Forecasting West Nile Virus with Graph Neural Networks: Harnessing Spatial Dependence in Irregularly Sampled Geospatial Data
Adam Tonks, Trevor Harris, Bo Li, William Brown, Rebecca Smith
TL;DR
This work addresses forecasting West Nile virus (WNV) presence from irregular geospatial trap data by introducing a graph neural network approach that explicitly models spatial dependence. A four-layer GraphSAGE model operates on daily k-nearest neighbor graphs, with node features including past trap positivity and weather variables, enabling predictions of weekly WNV positivity for each trap. Across lead times of 1–5 weeks, the GNN outperforms logistic regression, XGBoost, and fully-connected networks in AUC and Brier scores, while analyses of graph connectivity and data types reveal distinct temporal informativeness: trap data drive short-horizon performance, whereas weather data contribute more at longer horizons.

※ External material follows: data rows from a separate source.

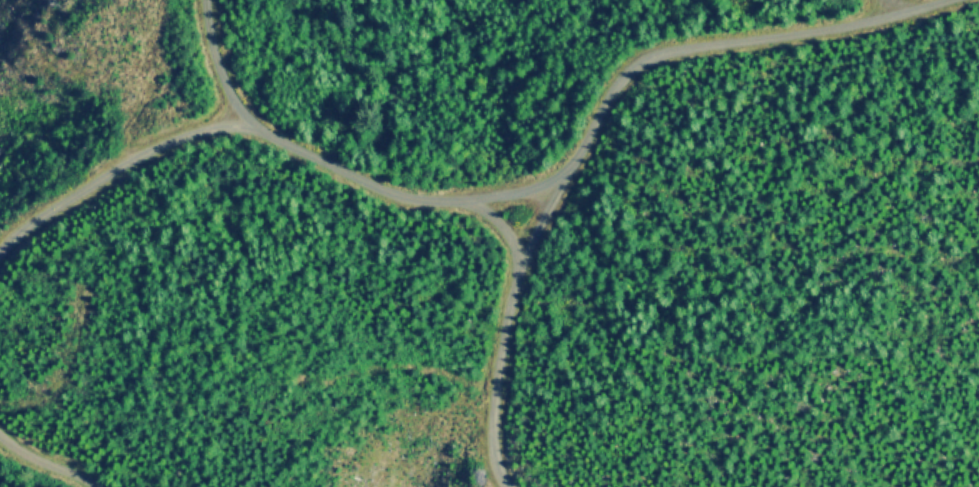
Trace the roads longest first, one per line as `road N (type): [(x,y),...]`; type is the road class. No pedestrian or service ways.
road 1 (residential): [(511,263),(617,70),(658,50),(940,0)]
road 2 (residential): [(511,263),(501,231),(460,200),(401,199),(251,128),(228,91),(215,31),(218,0)]
road 3 (track): [(0,268),(51,217),(251,128)]
road 4 (residential): [(525,486),(503,422),(511,263)]
road 5 (residential): [(401,199),(460,200),(564,166)]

The results demonstrate the practicality of GNN-based spatiotemporal forecasting for vector-borne disease surveillance and motivate real-time deployment and extension to other regions, diseases, and graph constructions.
Abstract
Machine learning methods have seen increased application to geospatial environmental problems, such as precipitation nowcasting, haze forecasting, and crop yield prediction. However, many of the machine learning methods applied to mosquito population and disease forecasting do not inherently take into account the underlying spatial structure of the given data. In our work, we apply a spatially aware graph neural network model consisting of GraphSAGE layers to forecast the presence of West Nile virus in Illinois, to aid mosquito surveillance and abatement efforts within the state. More generally, we show that graph neural networks applied to irregularly sampled geospatial data can exceed the performance of a range of baseline methods including logistic regression, XGBoost, and fully-connected neural networks.